• Publisher

    William Dow

  • Date of

    August 30, 2012

  • Book size

    468 pages

  • Format



About the book

The Tactical Guide for Building a PMO by William Dow equips PMO Managers with the knowledge and skills to develop, refine, and enhance their Project Management Office (PMO). PMOs have existed for many years; however, PMO managers have very few resources to draw from to help them be successful. This book includes the step-by-step process of establishing, implementing, and running a new or existing PMO. This book covers: Introduction of the PMO Models, Staffing Models, Portfolio/Program/Project Management Methodologies, PMO Reporting, PMO Tools, and much more. While this book is tailored to the PMO Manager, it also benefits Portfolio, Program, and Project Managers.
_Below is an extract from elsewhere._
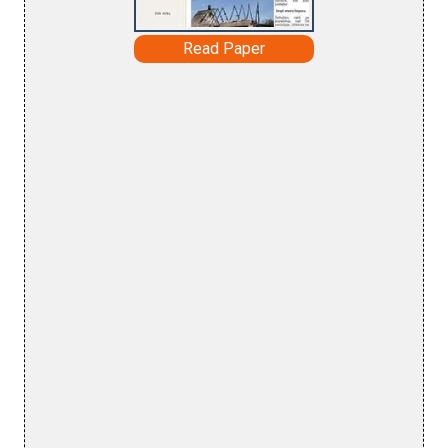
Read Paper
Note: This book has been replaced with “The PMO Lifecycle: Building, Running, and Shutting Down.” AIPMO will publish the review of the new book in the coming weeks. 

AIPMO Review

Rating: 6.8 – The book, available in both electronic and paperback formats, offers readers options for accessing its content. While the digital version’s layout and style are commendable, the small print in the paperback edition may hinder reader engagement with both text and diagrams. Despite this drawback, the substantial content spanning 432 pages and seventeen chapters remains highly relevant to contemporary trends in project management office (PMO) establishment and implementation. 

Authored by William Dow, a renowned expert acknowledged by the Project Management Institute (PMI), the book is designed to assist individuals within organizations in establishing or restructuring PMO offices. Dow provides a comprehensive overview of various project management methodologies, encompassing portfolio, program, and project management, along with PMO types, tools, processes, capabilities, and reporting structures. Despite containing typos, the book remains a valuable resource for project managers transitioning into the PMO domain. 

Furthermore, the book offers practical scenarios, insights, methodologies, and templates invaluable for individuals operating within PMOs. Despite its 2012 publication date, many concepts and tools discussed remain relevant in today’s project management environment. Dow’s fresh approach, mixing old examples with new studies or applications, contributes depth to ongoing conversations in the field. 

Although lacking case studies, the book provides numerous examples to bolster readers’ grasp of crucial aspects concerning PMO construction and management. However, the author predominantly relies on citations from the PMI, suggesting an opportunity to incorporate references from other project management schools of thought. 

Moreover, while the book incorporates diagrams and tables, their poor quality in the paperback edition hampers reader comprehension. Improving the quality of visual aids across print format would enhance the book’s readability and accessibility, ultimately benefiting readers seeking to grasp project management principles and practices.